恩田は、「地名、人名、文学作品等を引用するのも表現の冒険である。イメージに頼るというのならば、まさに季語がそうであり、すべてが引用ともいえる。引用の句を否定したくない。可能性が広がる」と持論を述べました。
 
 
[後記]
 「引用」をめぐる議論が白熱しました。引用した言葉に、思ってもみなかった角度から光を当て、新たないのちが蘇るような句を詠みたいなあ、と皆さんの発言を筆記しながら考えておりました。
次回の兼題は「春を待つ(待春)」「寒晴」です。(山本正幸)

kareno

特選
ディラン問ふ
「Howdoyoufeel」と枯野道                                           萩倉誠

 子どもの頃、ディランやビートルズの歌声は容赦なく耳に入った。団塊の世代は熱狂し、級友たちもコーラと同じように親しんでいた。あれから半世紀。
1965年ディランのヒットシングル「Like a Rolling Stone 」の歌詞を中七に引用し、日本語訳をルビとした異色作である。あの頃、深い気持ちや思想哲学はカッコ悪かった。フィーリングがすべてだった。時代は老い、高度経済成長の右肩上がりの日本は、少子高齢社会となった。
「どんな気分?だれにも知られず転がり落ちてゆく石は」が本歌と知れば、句意はいよいよ深い。青春前期だった作者は、いまディランより少し遅れて古稀に近づいた。作者は両親の墓参りに富士山の裾野の大野原を通ったそうな。枯野のむこうにこの世を転がってゆく石のイメージがある。

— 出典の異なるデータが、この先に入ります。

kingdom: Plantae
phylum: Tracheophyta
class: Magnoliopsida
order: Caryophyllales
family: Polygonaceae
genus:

地平線に仄みえる死の幻影は、「feel」という措辞によってあかるく軽くなる。現実感の希薄さは枯野をあてもなくただよう。
「作者が誰かに質問される句はみたことがない」という意見が合評で出た。そう、そこに新しみがある。不変のディランの歌詞。一変した作者と時代。枯野道には長い時がふり積もる。
俳句技法に熟達した人が「と」が気になるという意見を述べた。

「Howdoyoufeel」

ディランの問へる枯野道

ルーチン通りならこう添削するが、原句の味は死んでしまう。座五の「と」のイージーさが、フィーリングの時代を生きて来た寄る辺なさに合っている。それを感じていたい。